▶ **Given entries**
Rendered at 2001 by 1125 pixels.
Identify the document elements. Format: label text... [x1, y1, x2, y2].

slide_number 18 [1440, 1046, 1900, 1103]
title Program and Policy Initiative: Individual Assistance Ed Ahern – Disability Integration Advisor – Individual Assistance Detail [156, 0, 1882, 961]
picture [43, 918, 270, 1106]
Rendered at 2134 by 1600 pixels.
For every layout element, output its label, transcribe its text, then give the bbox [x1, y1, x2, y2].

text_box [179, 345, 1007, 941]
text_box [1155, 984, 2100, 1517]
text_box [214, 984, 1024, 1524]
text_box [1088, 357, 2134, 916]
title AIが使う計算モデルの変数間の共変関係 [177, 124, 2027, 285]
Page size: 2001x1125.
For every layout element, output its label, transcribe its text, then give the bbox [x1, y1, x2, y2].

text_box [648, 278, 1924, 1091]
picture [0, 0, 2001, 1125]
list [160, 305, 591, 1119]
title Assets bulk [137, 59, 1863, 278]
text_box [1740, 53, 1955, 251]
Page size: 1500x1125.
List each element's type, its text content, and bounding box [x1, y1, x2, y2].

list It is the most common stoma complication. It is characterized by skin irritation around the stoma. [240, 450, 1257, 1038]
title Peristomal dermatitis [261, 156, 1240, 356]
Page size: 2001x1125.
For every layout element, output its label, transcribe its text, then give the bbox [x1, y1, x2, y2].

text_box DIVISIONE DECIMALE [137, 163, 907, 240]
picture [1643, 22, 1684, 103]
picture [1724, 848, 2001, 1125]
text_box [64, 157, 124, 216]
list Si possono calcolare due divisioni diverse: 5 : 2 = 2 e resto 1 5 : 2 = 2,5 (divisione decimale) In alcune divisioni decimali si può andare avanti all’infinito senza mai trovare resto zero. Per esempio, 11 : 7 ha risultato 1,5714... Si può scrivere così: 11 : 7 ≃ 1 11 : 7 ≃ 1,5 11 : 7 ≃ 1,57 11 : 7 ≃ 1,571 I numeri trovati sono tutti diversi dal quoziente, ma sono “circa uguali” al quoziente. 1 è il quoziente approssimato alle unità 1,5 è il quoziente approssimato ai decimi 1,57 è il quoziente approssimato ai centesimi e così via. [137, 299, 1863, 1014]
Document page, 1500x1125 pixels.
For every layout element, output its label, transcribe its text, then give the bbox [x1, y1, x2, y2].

▶ **What you will do**
Repeat each record word for word. Do not leave any out.

▶ **Task output**
Rendered at 2001 by 1125 pixels.
Identify the document elements. Format: label text... [x1, y1, x2, y2].

slide_number 18 [1440, 1046, 1900, 1103]
title Program and Policy Initiative: Individual Assistance Ed Ahern – Disability Integration Advisor – Individual Assistance Detail [156, 0, 1882, 961]
picture [43, 918, 270, 1106]
Rendered at 2134 by 1600 pixels.
For every layout element, output its label, transcribe its text, then give the bbox [x1, y1, x2, y2].

text_box [179, 345, 1007, 941]
text_box [1155, 984, 2100, 1517]
text_box [214, 984, 1024, 1524]
text_box [1088, 357, 2134, 916]
title AIが使う計算モデルの変数間の共変関係 [177, 124, 2027, 285]
Page size: 2001x1125.
For every layout element, output its label, transcribe its text, then give the bbox [x1, y1, x2, y2].

text_box [648, 278, 1924, 1091]
picture [0, 0, 2001, 1125]
list [160, 305, 591, 1119]
title Assets bulk [137, 59, 1863, 278]
text_box [1740, 53, 1955, 251]
Page size: 1500x1125.
List each element's type, its text content, and bounding box [x1, y1, x2, y2].

list It is the most common stoma complication. It is characterized by skin irritation around the stoma. [240, 450, 1257, 1038]
title Peristomal dermatitis [261, 156, 1240, 356]
Page size: 2001x1125.
For every layout element, output its label, transcribe its text, then give the bbox [x1, y1, x2, y2].

text_box DIVISIONE DECIMALE [137, 163, 907, 240]
picture [1643, 22, 1684, 103]
picture [1724, 848, 2001, 1125]
text_box [64, 157, 124, 216]
list Si possono calcolare due divisioni diverse: 5 : 2 = 2 e resto 1 5 : 2 = 2,5 (divisione decimale) In alcune divisioni decimali si può andare avanti all’infinito senza mai trovare resto zero. Per esempio, 11 : 7 ha risultato 1,5714... Si può scrivere così: 11 : 7 ≃ 1 11 : 7 ≃ 1,5 11 : 7 ≃ 1,57 11 : 7 ≃ 1,571 I numeri trovati sono tutti diversi dal quoziente, ma sono “circa uguali” al quoziente. 1 è il quoziente approssimato alle unità 1,5 è il quoziente approssimato ai decimi 1,57 è il quoziente approssimato ai centesimi e così via. [137, 299, 1863, 1014]
Document page, 1500x1125 pixels.
For every layout element, output its label, transcribe its text, then give the bbox [x1, y1, x2, y2].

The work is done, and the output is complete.